= Exercise instructions =
Repeat exactly, and only, the lines of the entries below from the one with "The Beach Hut" through the one with "Accessories\Men\Men’s Accessories\Sunglasses &", both ends included.
—————
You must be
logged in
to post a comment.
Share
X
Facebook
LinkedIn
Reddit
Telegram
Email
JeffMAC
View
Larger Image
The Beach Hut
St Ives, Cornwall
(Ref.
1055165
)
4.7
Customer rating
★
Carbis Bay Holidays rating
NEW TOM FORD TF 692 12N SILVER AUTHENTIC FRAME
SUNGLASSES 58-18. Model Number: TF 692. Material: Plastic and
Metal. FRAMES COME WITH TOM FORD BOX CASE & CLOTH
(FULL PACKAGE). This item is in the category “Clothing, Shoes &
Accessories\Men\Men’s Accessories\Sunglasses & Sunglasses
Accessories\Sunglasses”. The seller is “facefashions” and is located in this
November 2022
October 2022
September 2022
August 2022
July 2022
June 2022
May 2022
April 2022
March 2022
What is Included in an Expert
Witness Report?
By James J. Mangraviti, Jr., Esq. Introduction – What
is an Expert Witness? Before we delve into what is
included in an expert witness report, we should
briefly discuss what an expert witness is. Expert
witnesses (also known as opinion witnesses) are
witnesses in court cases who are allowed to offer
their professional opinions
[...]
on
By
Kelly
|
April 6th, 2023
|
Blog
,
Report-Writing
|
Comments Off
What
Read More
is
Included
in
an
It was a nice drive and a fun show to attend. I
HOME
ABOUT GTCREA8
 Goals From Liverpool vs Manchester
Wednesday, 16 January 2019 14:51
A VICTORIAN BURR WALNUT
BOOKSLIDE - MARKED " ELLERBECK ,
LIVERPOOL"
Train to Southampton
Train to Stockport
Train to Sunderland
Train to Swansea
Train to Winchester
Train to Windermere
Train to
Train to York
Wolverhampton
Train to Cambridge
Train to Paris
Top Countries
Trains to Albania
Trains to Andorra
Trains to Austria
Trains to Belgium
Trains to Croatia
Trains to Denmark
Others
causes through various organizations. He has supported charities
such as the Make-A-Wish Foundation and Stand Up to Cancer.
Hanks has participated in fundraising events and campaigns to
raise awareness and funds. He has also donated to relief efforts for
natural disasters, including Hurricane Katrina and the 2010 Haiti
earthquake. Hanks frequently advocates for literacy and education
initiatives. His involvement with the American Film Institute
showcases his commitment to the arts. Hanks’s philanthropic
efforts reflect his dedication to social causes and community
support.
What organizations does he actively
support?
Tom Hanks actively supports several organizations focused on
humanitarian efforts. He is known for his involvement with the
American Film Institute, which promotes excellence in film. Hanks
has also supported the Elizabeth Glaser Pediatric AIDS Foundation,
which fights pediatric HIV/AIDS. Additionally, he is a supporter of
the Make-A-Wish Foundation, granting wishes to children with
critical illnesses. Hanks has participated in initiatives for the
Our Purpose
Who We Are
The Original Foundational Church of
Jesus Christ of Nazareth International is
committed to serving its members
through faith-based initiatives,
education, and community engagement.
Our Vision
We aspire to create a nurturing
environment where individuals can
—————
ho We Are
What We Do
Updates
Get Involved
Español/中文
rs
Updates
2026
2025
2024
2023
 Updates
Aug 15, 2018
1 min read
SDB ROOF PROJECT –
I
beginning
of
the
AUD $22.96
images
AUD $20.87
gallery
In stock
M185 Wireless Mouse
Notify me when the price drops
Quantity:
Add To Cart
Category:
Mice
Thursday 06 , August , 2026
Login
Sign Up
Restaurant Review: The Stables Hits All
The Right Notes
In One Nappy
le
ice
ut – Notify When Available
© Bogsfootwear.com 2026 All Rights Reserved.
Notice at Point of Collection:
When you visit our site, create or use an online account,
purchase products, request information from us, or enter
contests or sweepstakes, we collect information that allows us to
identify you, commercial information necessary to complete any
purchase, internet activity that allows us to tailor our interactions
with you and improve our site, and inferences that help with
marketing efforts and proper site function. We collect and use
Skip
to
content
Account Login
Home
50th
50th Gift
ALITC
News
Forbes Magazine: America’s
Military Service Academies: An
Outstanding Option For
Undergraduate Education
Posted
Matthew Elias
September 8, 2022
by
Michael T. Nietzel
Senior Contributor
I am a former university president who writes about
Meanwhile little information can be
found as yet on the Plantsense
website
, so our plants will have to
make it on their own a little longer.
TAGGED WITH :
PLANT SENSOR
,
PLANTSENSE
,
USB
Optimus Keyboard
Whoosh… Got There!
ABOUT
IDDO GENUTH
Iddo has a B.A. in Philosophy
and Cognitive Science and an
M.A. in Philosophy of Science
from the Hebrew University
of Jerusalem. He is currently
—————
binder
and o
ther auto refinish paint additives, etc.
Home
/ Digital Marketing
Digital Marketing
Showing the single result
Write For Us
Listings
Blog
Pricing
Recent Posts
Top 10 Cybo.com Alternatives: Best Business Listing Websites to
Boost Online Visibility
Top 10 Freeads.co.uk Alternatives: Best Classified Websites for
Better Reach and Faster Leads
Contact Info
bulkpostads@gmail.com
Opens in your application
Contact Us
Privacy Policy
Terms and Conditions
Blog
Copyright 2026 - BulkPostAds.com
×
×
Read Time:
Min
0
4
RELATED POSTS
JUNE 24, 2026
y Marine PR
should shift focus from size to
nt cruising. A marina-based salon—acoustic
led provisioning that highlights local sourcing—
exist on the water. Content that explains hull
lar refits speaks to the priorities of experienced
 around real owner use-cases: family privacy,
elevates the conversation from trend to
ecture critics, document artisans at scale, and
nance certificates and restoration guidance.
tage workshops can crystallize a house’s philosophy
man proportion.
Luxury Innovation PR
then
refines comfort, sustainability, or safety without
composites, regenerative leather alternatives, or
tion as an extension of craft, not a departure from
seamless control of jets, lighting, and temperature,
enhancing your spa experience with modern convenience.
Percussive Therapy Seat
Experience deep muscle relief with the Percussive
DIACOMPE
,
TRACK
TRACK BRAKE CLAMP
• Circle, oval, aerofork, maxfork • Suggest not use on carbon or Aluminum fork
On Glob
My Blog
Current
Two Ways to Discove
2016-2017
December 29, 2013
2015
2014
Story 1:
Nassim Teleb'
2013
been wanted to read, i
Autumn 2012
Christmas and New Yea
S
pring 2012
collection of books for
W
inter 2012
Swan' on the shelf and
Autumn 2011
—————
= Answer to the problem =
The Beach Hut
St Ives, Cornwall
(Ref.
1055165
)
4.7
Customer rating
★
Carbis Bay Holidays rating
NEW TOM FORD TF 692 12N SILVER AUTHENTIC FRAME
SUNGLASSES 58-18. Model Number: TF 692. Material: Plastic and
Metal. FRAMES COME WITH TOM FORD BOX CASE & CLOTH
(FULL PACKAGE). This item is in the category “Clothing, Shoes &
Accessories\Men\Men’s Accessories\Sunglasses & Sunglasses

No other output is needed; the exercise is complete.